[EXERCISE DATA]

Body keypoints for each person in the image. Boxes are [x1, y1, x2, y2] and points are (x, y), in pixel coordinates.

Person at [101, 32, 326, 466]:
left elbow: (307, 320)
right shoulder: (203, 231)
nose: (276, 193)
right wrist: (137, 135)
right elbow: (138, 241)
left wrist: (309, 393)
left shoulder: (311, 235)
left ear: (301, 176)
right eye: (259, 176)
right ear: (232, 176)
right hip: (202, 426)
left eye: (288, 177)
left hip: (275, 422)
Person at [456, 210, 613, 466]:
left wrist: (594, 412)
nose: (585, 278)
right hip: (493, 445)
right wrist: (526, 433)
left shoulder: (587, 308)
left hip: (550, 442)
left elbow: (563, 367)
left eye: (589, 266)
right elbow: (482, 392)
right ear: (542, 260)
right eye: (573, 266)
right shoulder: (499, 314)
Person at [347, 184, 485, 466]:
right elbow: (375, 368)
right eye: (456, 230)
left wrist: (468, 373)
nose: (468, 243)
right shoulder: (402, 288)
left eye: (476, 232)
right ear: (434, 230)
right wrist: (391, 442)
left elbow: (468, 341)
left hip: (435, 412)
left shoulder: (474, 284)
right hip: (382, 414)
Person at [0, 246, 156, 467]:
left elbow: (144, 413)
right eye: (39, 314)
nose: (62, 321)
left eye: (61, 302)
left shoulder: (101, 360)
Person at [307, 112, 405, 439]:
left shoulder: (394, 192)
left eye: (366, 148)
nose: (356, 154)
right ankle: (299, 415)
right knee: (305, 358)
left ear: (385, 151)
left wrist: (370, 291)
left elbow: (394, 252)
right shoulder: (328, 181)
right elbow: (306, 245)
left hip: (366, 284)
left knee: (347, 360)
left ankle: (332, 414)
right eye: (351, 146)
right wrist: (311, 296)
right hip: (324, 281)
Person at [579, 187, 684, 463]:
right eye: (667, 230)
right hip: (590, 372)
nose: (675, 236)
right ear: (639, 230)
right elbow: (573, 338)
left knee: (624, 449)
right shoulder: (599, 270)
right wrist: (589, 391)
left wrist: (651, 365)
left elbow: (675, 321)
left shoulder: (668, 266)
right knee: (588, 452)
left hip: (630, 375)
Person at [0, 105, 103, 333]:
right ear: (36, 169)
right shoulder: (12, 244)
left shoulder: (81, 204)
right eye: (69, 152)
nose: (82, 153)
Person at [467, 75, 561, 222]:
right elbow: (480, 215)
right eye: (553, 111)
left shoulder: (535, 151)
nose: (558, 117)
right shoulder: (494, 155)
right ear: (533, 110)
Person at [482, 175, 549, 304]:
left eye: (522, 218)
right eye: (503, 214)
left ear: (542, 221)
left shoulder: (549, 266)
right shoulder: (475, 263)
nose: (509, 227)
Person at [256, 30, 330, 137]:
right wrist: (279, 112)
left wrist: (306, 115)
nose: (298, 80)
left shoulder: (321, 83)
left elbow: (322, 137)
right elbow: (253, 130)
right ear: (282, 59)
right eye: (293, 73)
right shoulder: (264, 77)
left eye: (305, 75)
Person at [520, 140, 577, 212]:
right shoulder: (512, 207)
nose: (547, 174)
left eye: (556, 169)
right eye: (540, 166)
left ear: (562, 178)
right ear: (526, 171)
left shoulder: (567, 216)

[/EXERCISE DATA]
[EXERCISE DATA]

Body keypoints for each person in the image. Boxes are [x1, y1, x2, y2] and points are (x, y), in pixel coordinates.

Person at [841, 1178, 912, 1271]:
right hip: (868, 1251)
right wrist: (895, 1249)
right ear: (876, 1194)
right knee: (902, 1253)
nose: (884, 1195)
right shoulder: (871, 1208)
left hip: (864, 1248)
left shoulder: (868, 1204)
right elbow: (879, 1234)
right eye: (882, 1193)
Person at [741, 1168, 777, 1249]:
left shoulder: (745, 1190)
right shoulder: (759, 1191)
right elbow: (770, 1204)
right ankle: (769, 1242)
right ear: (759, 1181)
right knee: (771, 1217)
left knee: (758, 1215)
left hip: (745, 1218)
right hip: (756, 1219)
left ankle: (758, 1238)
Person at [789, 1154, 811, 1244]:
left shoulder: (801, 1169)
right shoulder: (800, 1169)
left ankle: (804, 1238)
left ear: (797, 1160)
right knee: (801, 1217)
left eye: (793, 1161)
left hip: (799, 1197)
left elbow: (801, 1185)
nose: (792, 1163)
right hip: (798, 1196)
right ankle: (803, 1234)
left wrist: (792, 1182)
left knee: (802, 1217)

[/EXERCISE DATA]

▸ **PROBLEM**: Please copy the lines in the records above between the one holding "right wrist: (391, 442)" and the one holding "right eye: (69, 152)", inclusive, exactly and with no other line.

▸ **RESPONSE AREA**:
right wrist: (391, 442)
left elbow: (468, 341)
left hip: (435, 412)
left shoulder: (474, 284)
right hip: (382, 414)
Person at [0, 246, 156, 467]:
left elbow: (144, 413)
right eye: (39, 314)
nose: (62, 321)
left eye: (61, 302)
left shoulder: (101, 360)
Person at [307, 112, 405, 439]:
left shoulder: (394, 192)
left eye: (366, 148)
nose: (356, 154)
right ankle: (299, 415)
right knee: (305, 358)
left ear: (385, 151)
left wrist: (370, 291)
left elbow: (394, 252)
right shoulder: (328, 181)
right elbow: (306, 245)
left hip: (366, 284)
left knee: (347, 360)
left ankle: (332, 414)
right eye: (351, 146)
right wrist: (311, 296)
right hip: (324, 281)
Person at [579, 187, 684, 463]:
right eye: (667, 230)
right hip: (590, 372)
nose: (675, 236)
right ear: (639, 230)
right elbow: (573, 338)
left knee: (624, 449)
right shoulder: (599, 270)
right wrist: (589, 391)
left wrist: (651, 365)
left elbow: (675, 321)
left shoulder: (668, 266)
right knee: (588, 452)
left hip: (630, 375)
Person at [0, 105, 103, 333]:
right ear: (36, 169)
right shoulder: (12, 244)
left shoulder: (81, 204)
right eye: (69, 152)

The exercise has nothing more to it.